I see a lot of ways to find duplicate records and delete them but I could not find the one I am looking for i.e. to delete them based on certain condition.
The first SQL code below taken from another post works very well in locating duplicates. However, I am having problem withe the second part.
<cfquery datasource="mydatabase" name="duplist">
SELECT a.*, b.totalCount AS Duplicate
FROM mytable a
INNER JOIN
(
SELECT email, COUNT(*) totalCount
FROM mytable
GROUP BY email
HAVING COUNT(*) > 1
) b ON a.email = b.email
</cfquery>
<cfoutput query="duplist">
<CFQUERY DATASOURCE="mydatabase" name="dlist">
SELECT * FROM mytable
WHERE userid = '#userid#'
AND activedate is null
</CFQUERY>
</cfoutput>
<cfoutput>
Total To Be Deleted: #dlist.recordcount#
</cfoutput>
I am trying use SELECT (before replace it with DELETE) only those duplicates user emails that do not have an "activedate" based on the output query "duplist" with duplicated email records. I am only getting one record (in #dlist.recordcount#) which is the last record! Isn't the query supposed to loop through them all?
EDITED:
After some feedback and checking the recordcount wasn't counting correctly because it is outside the loop. It will work in retrieving those records without startdate. However, now the real problem is in the following scenario:
ID USERID EMAIL STARTDATE
1 user1 test@test.com
2 user2 test@test.com 11/01/2014
3 user3 test@test.com
4 user4 test@test.com 11/02/2014
5 user5 me@mydomain.com
6 user6 me@mydomain.com
Running through the above code will list these 6 records of duplicate emails. The second query will select(delete) those without startdate i.e. Record 1, 3, 5 and 6. Two problems:
How can the codes be modified to deal with the scenarios? I want to keep record #4 and #6 because 4 is newer than 2 and 6 is newer than 6.
4 user4 test@test.com 11/02/2014
6 user6 me@mydomain.com
You can use the Rank() function to rank the data and delete the rows which are not ranked 1.

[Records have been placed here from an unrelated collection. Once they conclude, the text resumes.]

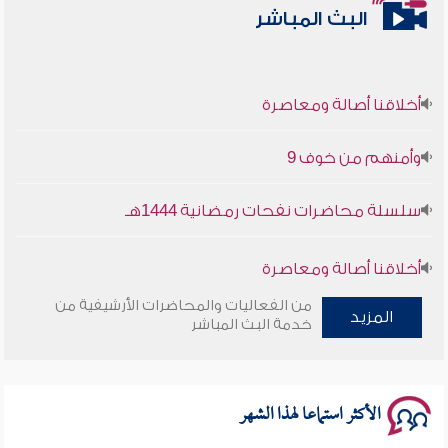
البث المباشر
أخلاقنا أصالة ومعاصرة
وأمنهم من خوف 9
سلسلة محاضرات نفحات رمضانية 1444هـ
أخلاقنا أصالة ومعاصرة
من الفعاليات والمحاضرات الأرشيفية من
وأمنهم من خوف 9
المزيد
خدمة البث المباشر
سلسلة محاضرات نفحات رمضانية 1444هـ
الأكثر استماعا لهذا الشهر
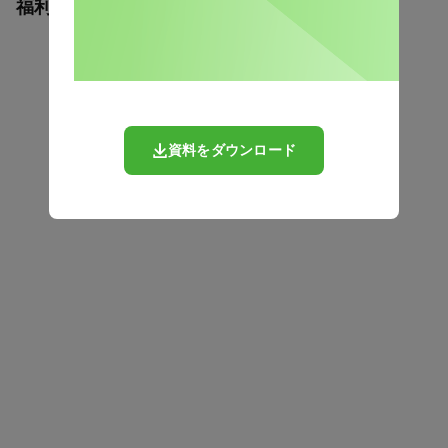
福利厚生研究所の記事
資料をダウンロード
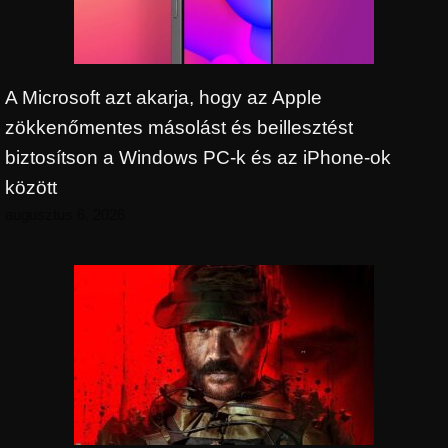
A Microsoft azt akarja, hogy az Apple
zökkenőmentes másolást és beillesztést
biztosítson a Windows PC-k és az iPhone-ok
között
augusztus 6, 2026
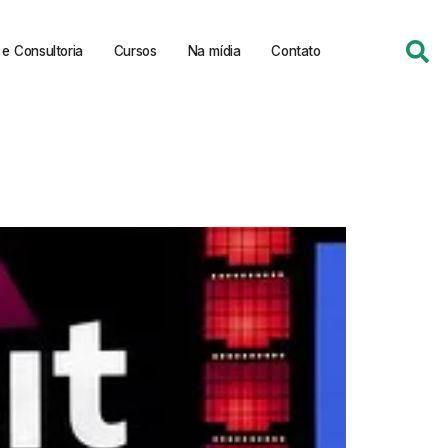
e Consultoria
Cursos
Na mídia
Contato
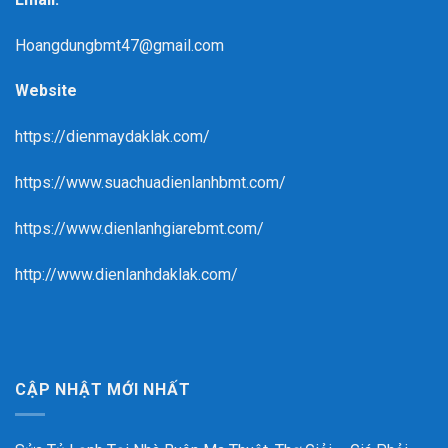
Hoangdungbmt47@gmail.com
Website
https://dienmaydaklak.com/
https://www.suachuadienlanhbmt.com/
https://www.dienlanhgiarebmt.com/
http://www.dienlanhdaklak.com/
CẬP NHẬT MỚI NHẤT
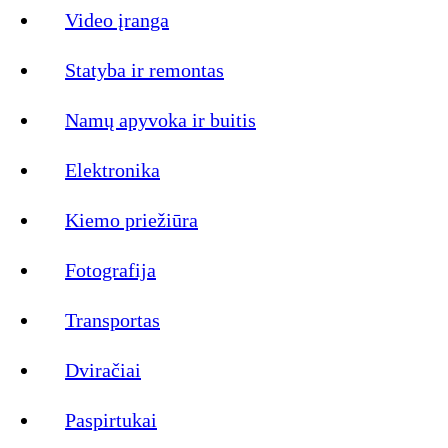
Video įranga
Statyba ir remontas
Namų apyvoka ir buitis
Elektronika
Kiemo priežiūra
Fotografija
Transportas
Dviračiai
Paspirtukai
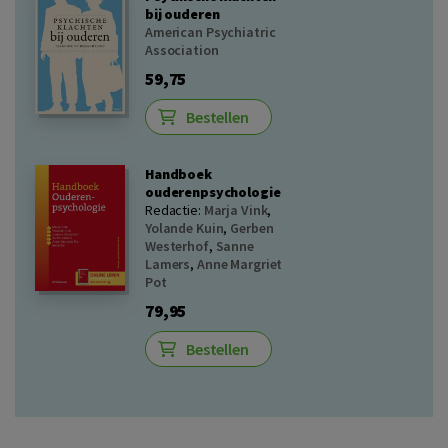
bij ouderen
American Psychiatric
Association
59,75
Bestellen
Handboek
ouderenpsychologie
Redactie:
Marja Vink
,
Yolande Kuin
,
Gerben
Westerhof
,
Sanne
Lamers
,
Anne Margriet
Pot
79,95
Bestellen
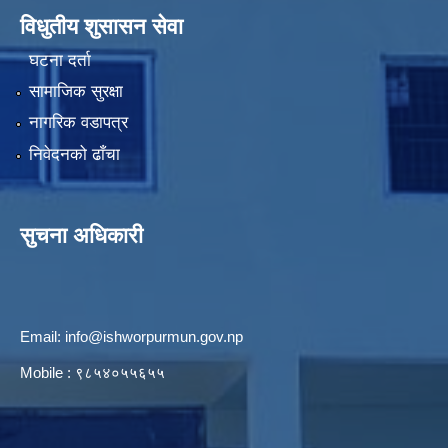
विधुतीय शुसासन सेवा
घटना दर्ता
सामाजिक सुरक्षा
नागरिक वडापत्र
निवेदनको ढाँचा
सुचना अधिकारी
Email:
info@ishworpurmun.gov.np
Mobile : ९८५४०५५६५५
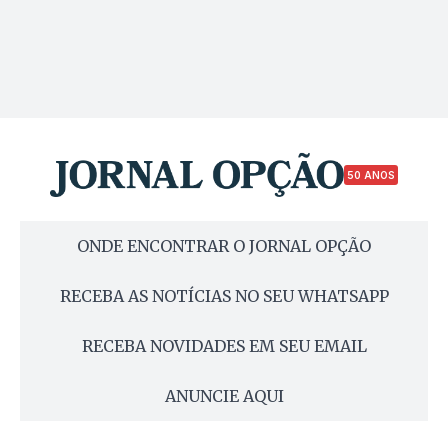
50 ANOS
ONDE ENCONTRAR O JORNAL OPÇÃO
RECEBA AS NOTÍCIAS NO SEU WHATSAPP
RECEBA NOVIDADES EM SEU EMAIL
ANUNCIE AQUI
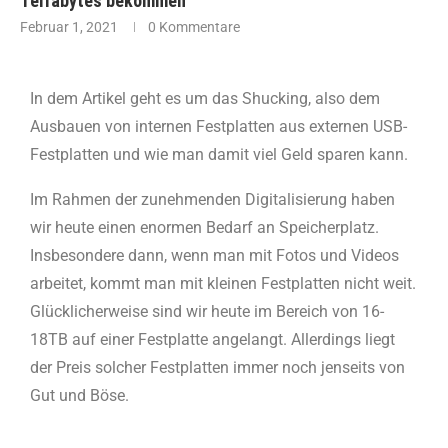
Terrabytes bekommen
Februar 1, 2021
0 Kommentare
In dem Artikel geht es um das Shucking, also dem
Ausbauen von internen Festplatten aus externen USB-
Festplatten und wie man damit viel Geld sparen kann.
Im Rahmen der zunehmenden Digitalisierung haben
wir heute einen enormen Bedarf an Speicherplatz.
Insbesondere dann, wenn man mit Fotos und Videos
arbeitet, kommt man mit kleinen Festplatten nicht weit.
Glücklicherweise sind wir heute im Bereich von 16-
18TB auf einer Festplatte angelangt. Allerdings liegt
der Preis solcher Festplatten immer noch jenseits von
Gut und Böse.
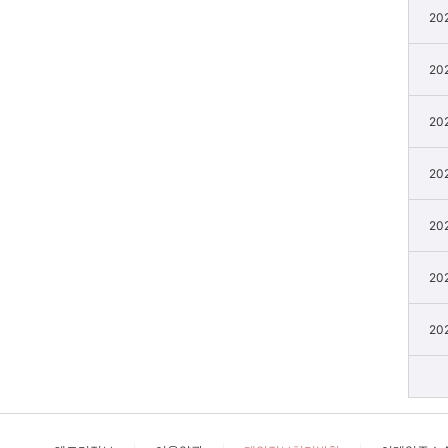
20
20
20
20
20
20
20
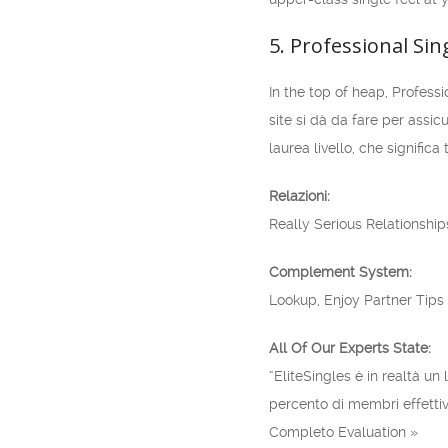
5. Professional Sin
In the top of heap, Professi
site si dà da fare per assi
laurea livello, che significa
Relazioni:
Really Serious Relationship
Complement System:
Lookup, Enjoy Partner Tips
All Of Our Experts State:
“EliteSingles è in realtà un 
percento di membri effettiv
Completo Evaluation »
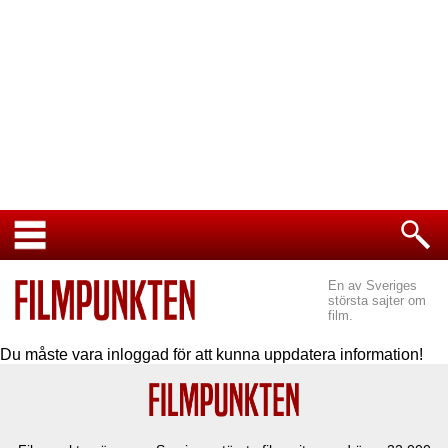
En av Sveriges
största sajter om
film.
Du måste vara inloggad för att kunna uppdatera information!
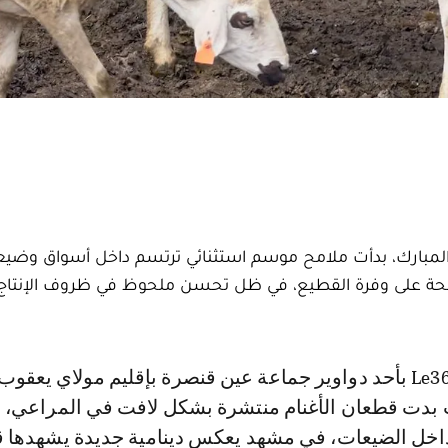
المبارك، بدأت ملامح موسم استثنائي ترتسم داخل أسواق وضيعا
 على وفرة القطيع، في ظل تحسن ملحوظ في ظروف الإنتاج 
 بدت قطعان الأغنام منتشرة بشكل لافت في المراعي،
اخل الضيعات، في مشهد يعكس دينامية جديدة يشهدها 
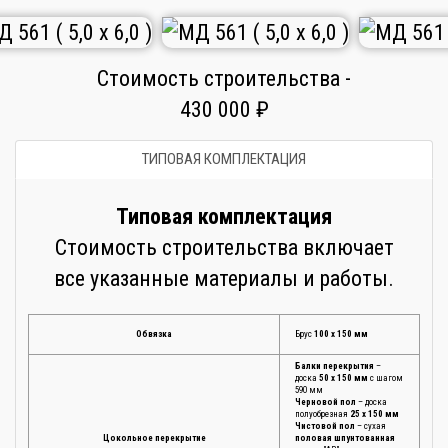
Стоимость строительства -
430 000 ₽
ТИПОВАЯ КОМПЛЕКТАЦИЯ
Типовая комплектация
Стоимость строительства включает
все указанные материалы и работы.
Обвязка
Брус
100 х 150 мм
Балки перекрытия
–
доска
50 х 150 мм
с шагом
590 мм
Черновой пол
– доска
полуобрезная
25 х 150 мм
Чистовой пол
– сухая
Цокольное перекрытие
половая шпунтованная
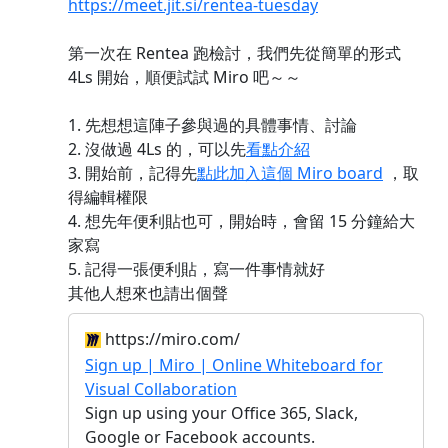
https://meet.jit.si/rentea-tuesday
第一次在 Rentea 跑檢討，我們先從簡單的形式
4Ls 開始，順便試試 Miro 吧～～
1. 先想想這陣子參與過的具體事情、討論
2. 沒做過 4Ls 的，可以先
看點介紹
3. 開始前，記得先
點此加入這個 Miro board
，取
得編輯權限
4. 想先年便利貼也可，開始時，會留 15 分鐘給大
家寫
5. 記得一張便利貼，寫一件事情就好
其他人想來也請出個聲
https://miro.com/
Sign up | Miro | Online Whiteboard for
Visual Collaboration
Sign up using your Office 365, Slack,
Google or Facebook accounts.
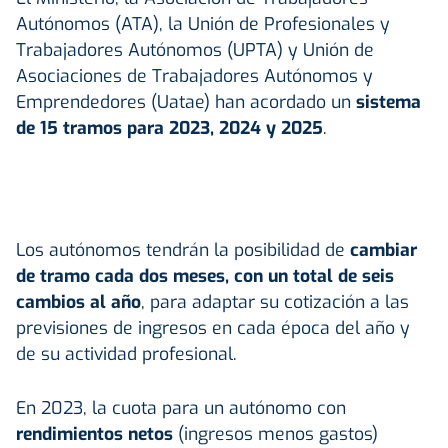
Autónomos (ATA), la Unión de Profesionales y
Trabajadores Autónomos (UPTA) y Unión de
Asociaciones de Trabajadores Autónomos y
Emprendedores (Uatae) han acordado un
sistema
de 15 tramos para 2023, 2024 y 2025
.
Los autónomos tendrán la posibilidad de
cambiar
de tramo cada dos meses, con un total de seis
cambios al año
, para adaptar su cotización a las
previsiones de ingresos en cada época del año y
de su actividad profesional.
En 2023, la cuota para un autónomo con
rendimientos netos
(ingresos menos gastos)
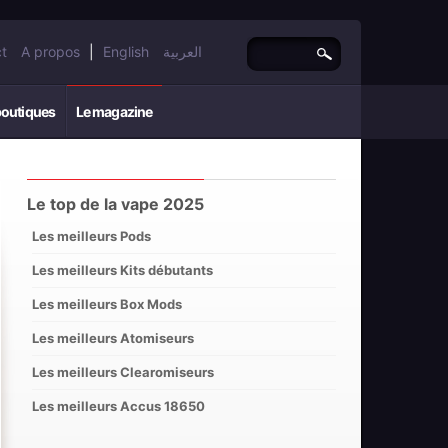
t
A propos
|
English
العربية
boutiques
Le magazine
Le top de la vape 2025
Les meilleurs Pods
Les meilleurs Kits débutants
Les meilleurs Box Mods
Les meilleurs Atomiseurs
Les meilleurs Clearomiseurs
Les meilleurs Accus 18650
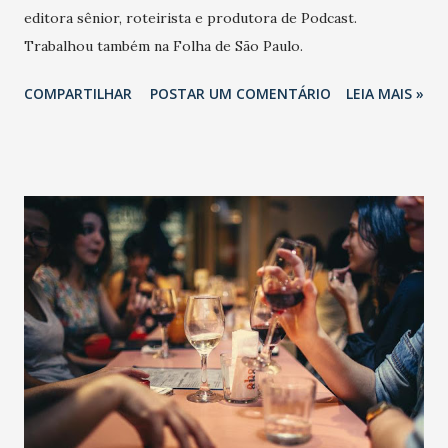
editora sênior, roteirista e produtora de Podcast.
Trabalhou também na Folha de São Paulo.
COMPARTILHAR
POSTAR UM COMENTÁRIO
LEIA MAIS »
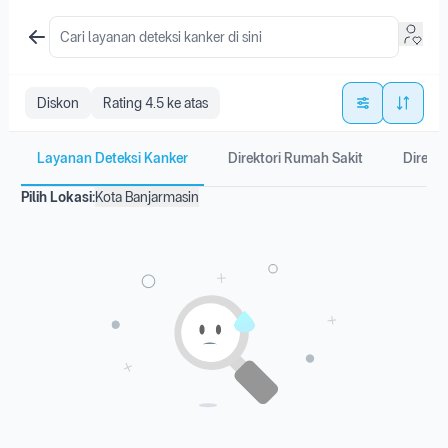
Diskon
Rating 4.5 ke atas
Layanan Deteksi Kanker
Direktori Rumah Sakit
Direkto
Pilih Lokasi:
Kota Banjarmasin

Oracle equivalent of the Rank() query to select the #4 and #6 data:
SELECT * FROM
(
SELECT USERNAME, EMAIL, START_DATE,
RANK() OVER (PARTITION BY EMAIL ORDER BY START_DATE DESC NULLS LAST, ROWNUM DESC) AS RANK
FROM TEMP_SOL
)
WHERE RANK = 1
Mysql equivalent can be derived using this link Rank function in MySQL with Order By clause
Edit : A non-rank solution can be something like:
First get all the duplicate emails
<cfquery name="dupEmail" datasource="XXX">
SELECT EMAIL
FROM TEMP_SOL
GROUP BY EMAIL
HAVING COUNT(*) > 1
</cfquery>
Loop through dupEmail and
Select/Delete the usernames not equal to the above username having the same emailid.
<cfloop query="dupEmail">
<cfquery name="UserToRetain" datasource="XXX">
SELECT USERNAME FROM TEMP_SOL
WHERE EMAIL = '#dupEmail.Email#'
ORDER BY START_DATE DESC NULLS LAST, ROWNUM DESC
LIMIT 1
</cfquery>
<cfquery name="DeleteUsers" datasource="XXX">
SELECT * FROM TEMP_SOL
WHERE USERNAME <> '#UserToRetain.USERNAME#' AND EMAIL='#dupEmail.Email#'
</cfquery>
</cfloop>
Note: The code above hasn't been tested for and the queries may not run on mysql.